Magnesium Mitigation Behavior in P2-Layered Sodium-Ion Battery Cathode

Heteroatom incorporation can effectively suppress the phase transition of layered sodium-ion battery cathode, but heteroatom behaviors during operating conditions are not completely understood at the atomic scale. Here, density functional theory calculations are combined with experiments to explore the mitigation behavior of Mg dopant and its mechanisms under operating conditions in P2-Na0.67Ni0.33Mn0.67O2. The void formed by Na extraction will pump some Mg dopants into Na layers from TM layers, and the collective diffusion of more than one Mg ion most likely occurs when the Mg content is relatively high in the TM layer, finally aggregating to form Mg-enrich regions (i.e., Mg segregation) apart from Ni vacancies.

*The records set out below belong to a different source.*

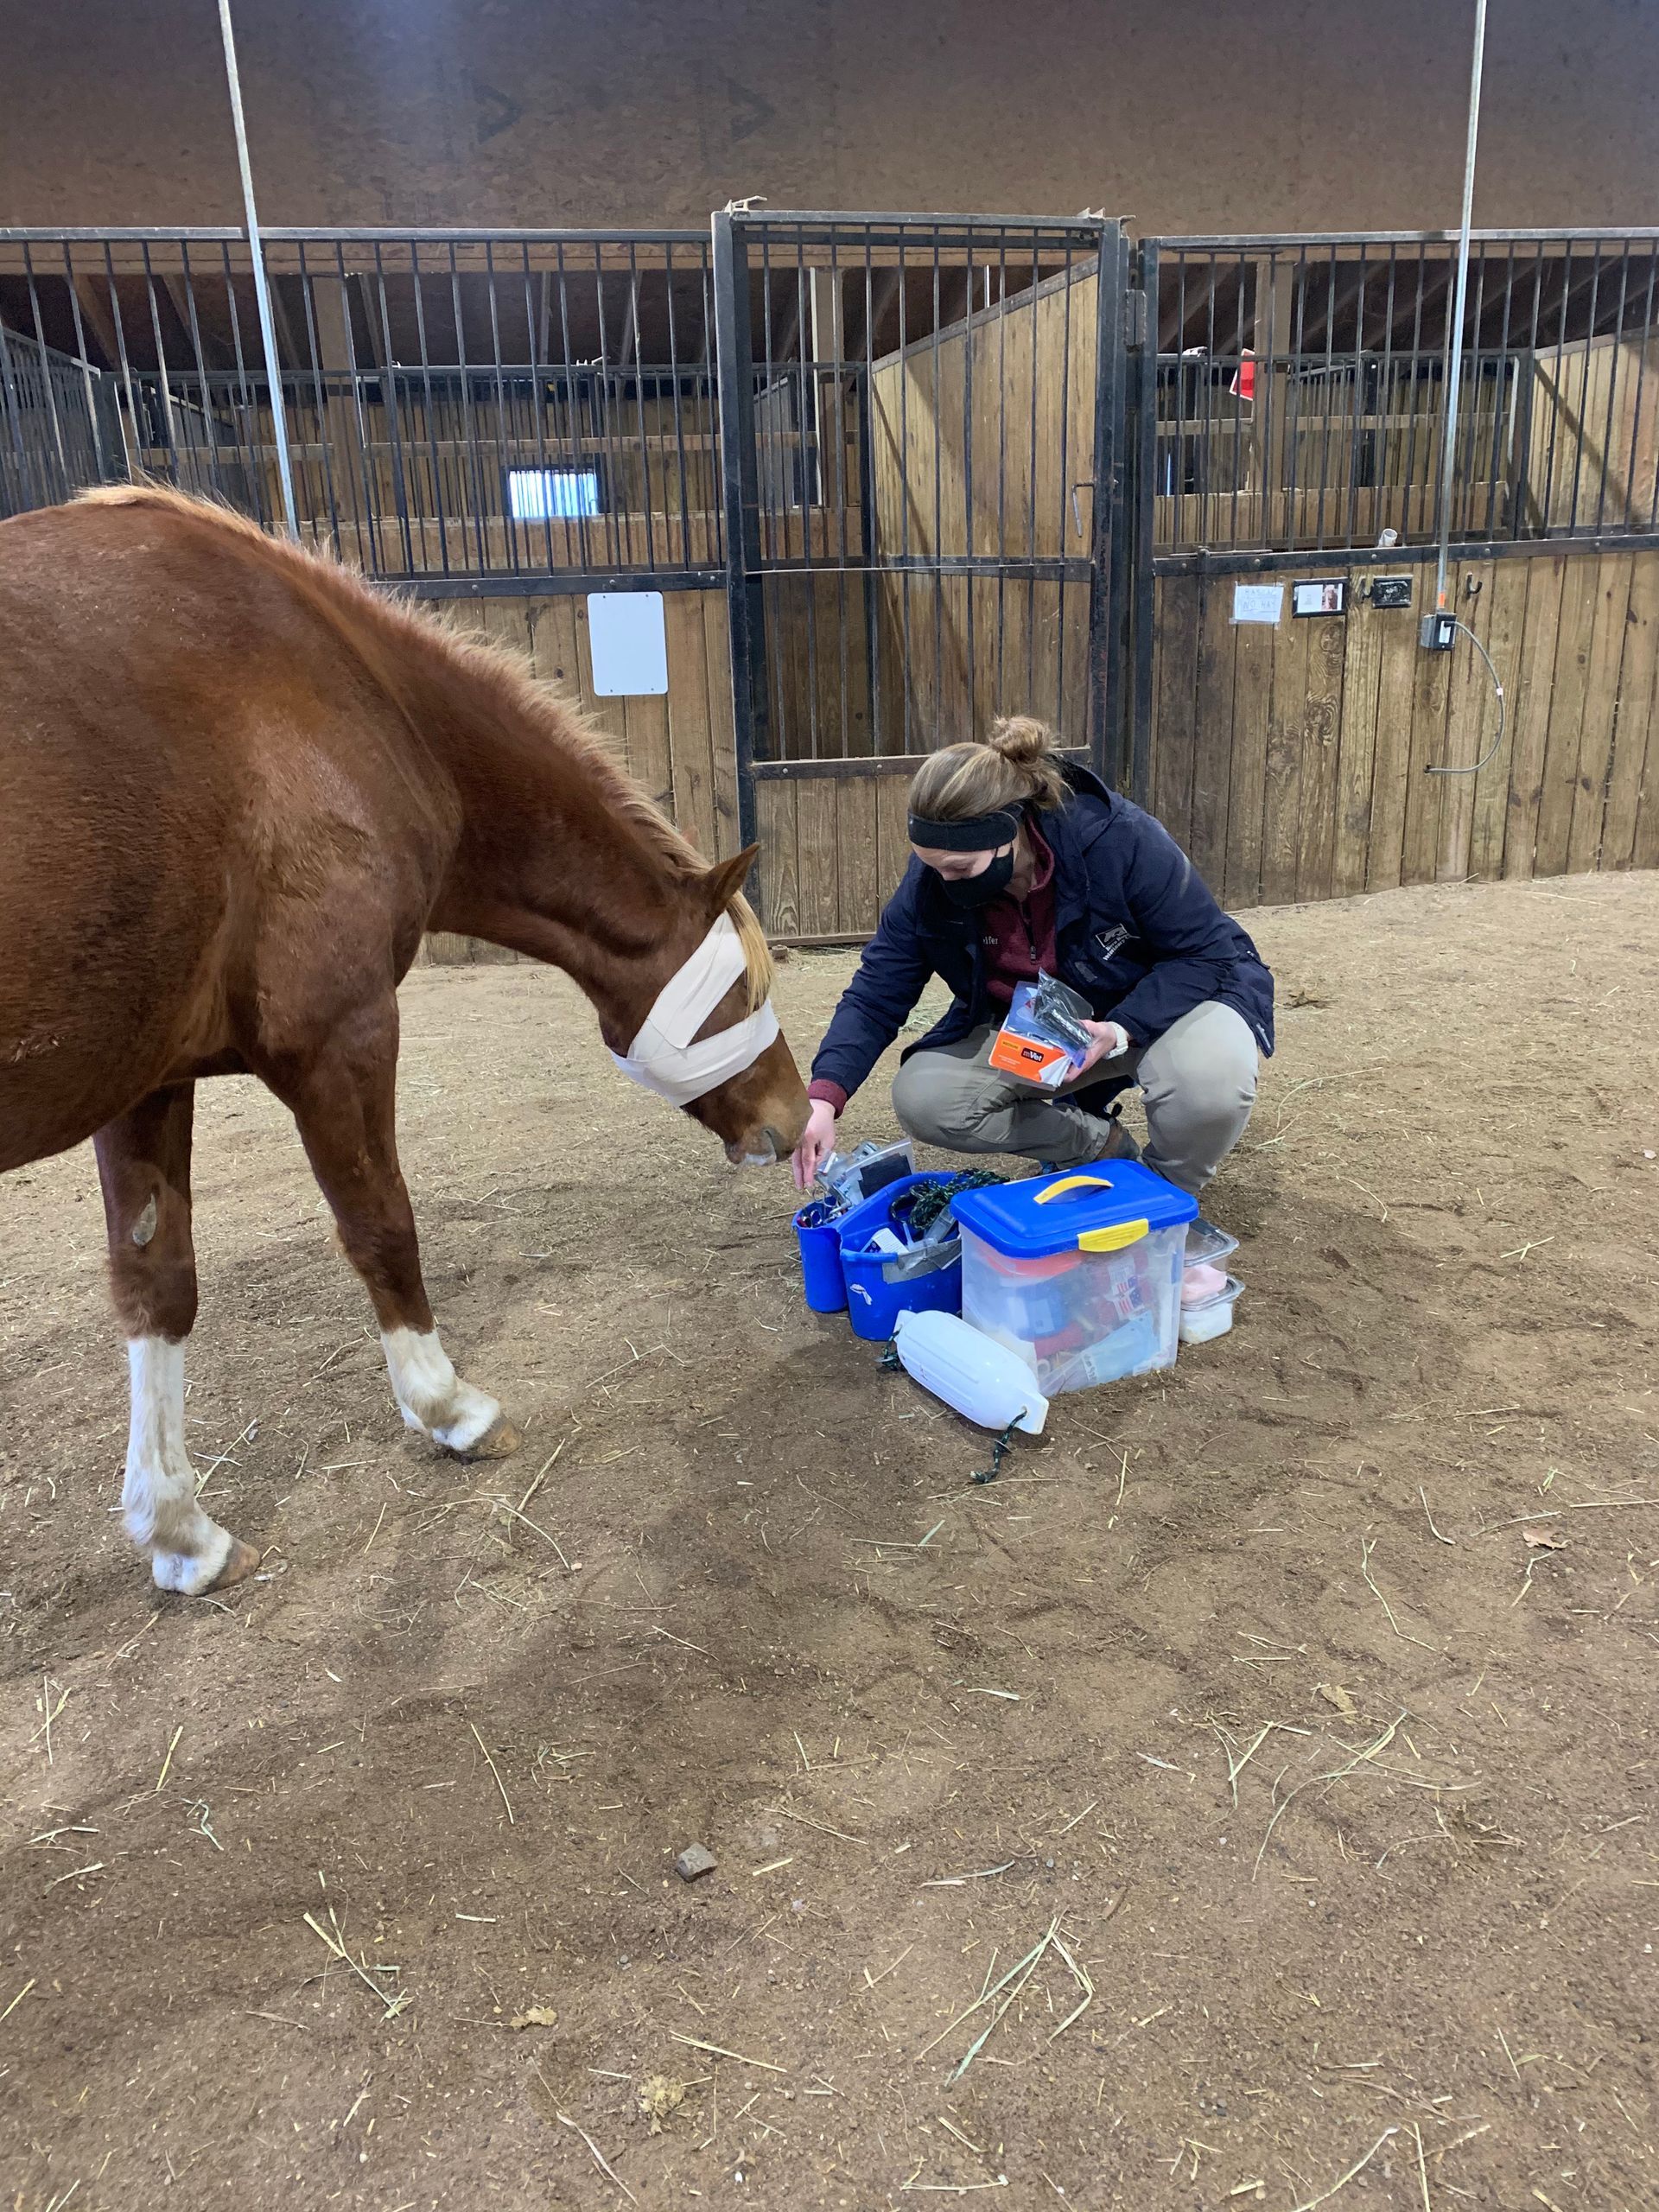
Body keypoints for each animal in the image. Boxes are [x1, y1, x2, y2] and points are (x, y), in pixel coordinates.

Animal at [0, 487, 809, 1597]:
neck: (340, 695)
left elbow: (156, 1286)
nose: (793, 1114)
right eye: (736, 990)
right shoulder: (338, 1034)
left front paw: (180, 1530)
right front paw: (450, 1408)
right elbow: (383, 1226)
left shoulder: (146, 1080)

The void-pump-effect-induced Mg segregation effectively suppresses the P2-O2 phase transition owing to the stronger Mg-O electrostatic attraction that enhances the integrate of two adjacent oxygen layers and prevents the crack growth by mitigating the lattice volume variation under high-voltage cycling. Our work provides a fundamental understanding of heteroatom mitigation behavior in layered cathodes at the atomic level for next-generation energy storage technologies.

Automated summary

This study combines density functional theory calculations with experiments to explore the mitigation behavior of Mg dopant in layered sodium-ion battery cathodes. The study reveals that Mg dopants are pumped into Na layers from TM layers during the void formation caused by Na extraction, forming Mg-enrich regions in the TM layer. This void-pump effect effectively suppresses the phase transition and improves the cycling performance of the battery.